Distinguished Lecture by Nell Irvin Painter (in conversation with Professor Walter Johnson)

Date: 

Thursday, October 17, 2019, 6:00pm to 7:30pm

Location: 

Barker 110, 12 Quincy Street, Cambridge 02138

Nell Irvin Painter is the Edwards Professor of American History, Emerita, Princeton University. Her books include: The History of White People; Creating Black Americans: African American History and Its Meanings, 1619 to the Present; Southern History Across the Color Line; Sojourner Truth, A Life, A Symbol; The Narrative of Hosea Hudson: His Life as a Negro Communist in the South; and Exodusters: Black Migration to Kansas After Reconstruction. Her most recent book, Old in Art School: A Memoir of Starting Over, reflects on her return to school to earn a BFA and MFA in painting, asking questions about how women and artists are seen and judged by their age, looks, and race, how we define what "an artist" is, and how these ideas are tied to our shared conceptions of beauty, value, and difference.

Dr.
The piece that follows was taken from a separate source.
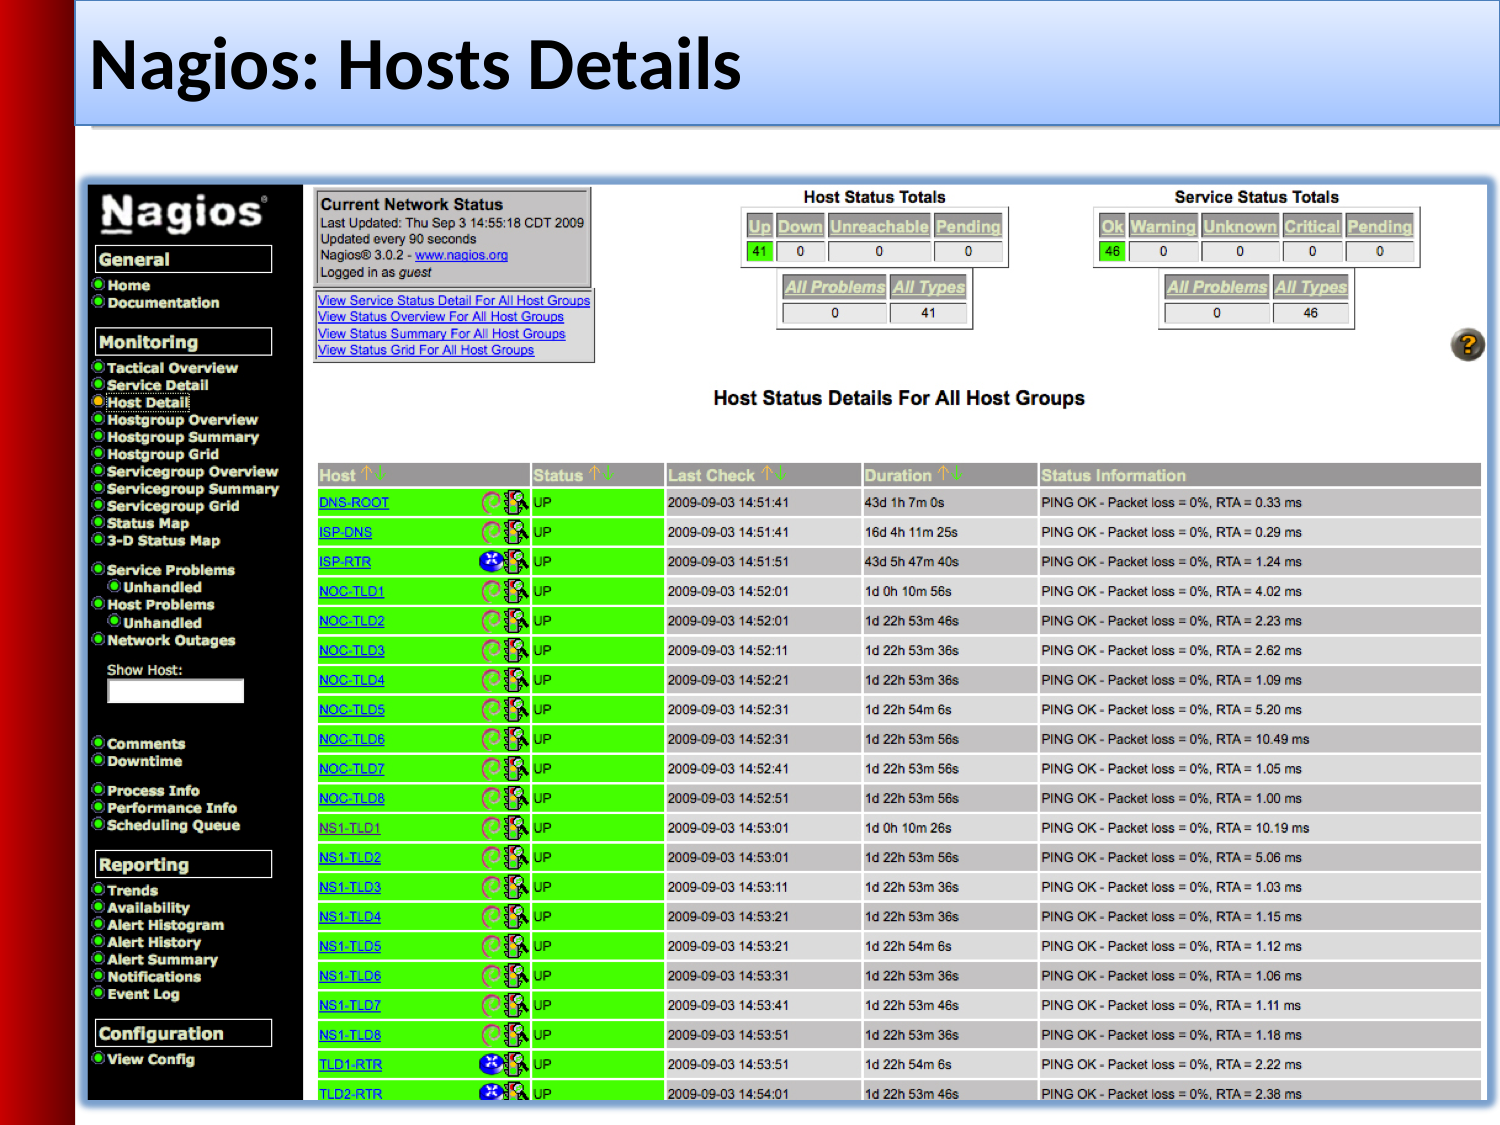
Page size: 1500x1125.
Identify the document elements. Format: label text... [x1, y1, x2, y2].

picture [69, 165, 1500, 1120]
text_box Nagios: Hosts Details [75, 0, 1500, 126]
Painter will be in conversation with Winthrop Professor of History Walter Johnson in the Distinguished Lecture, which inaugurates two exhibits of her art curated by History & Literature Lecturer Jonathan Square. The main show, Freedom from Truth: The Self-Portraits of Nell Irvin Painter, will be held in the Arts Wing of the Smith Center, while a satellite show at the Center for Government and International Studies, White History as Told Through Art, will focus on her cartographic work.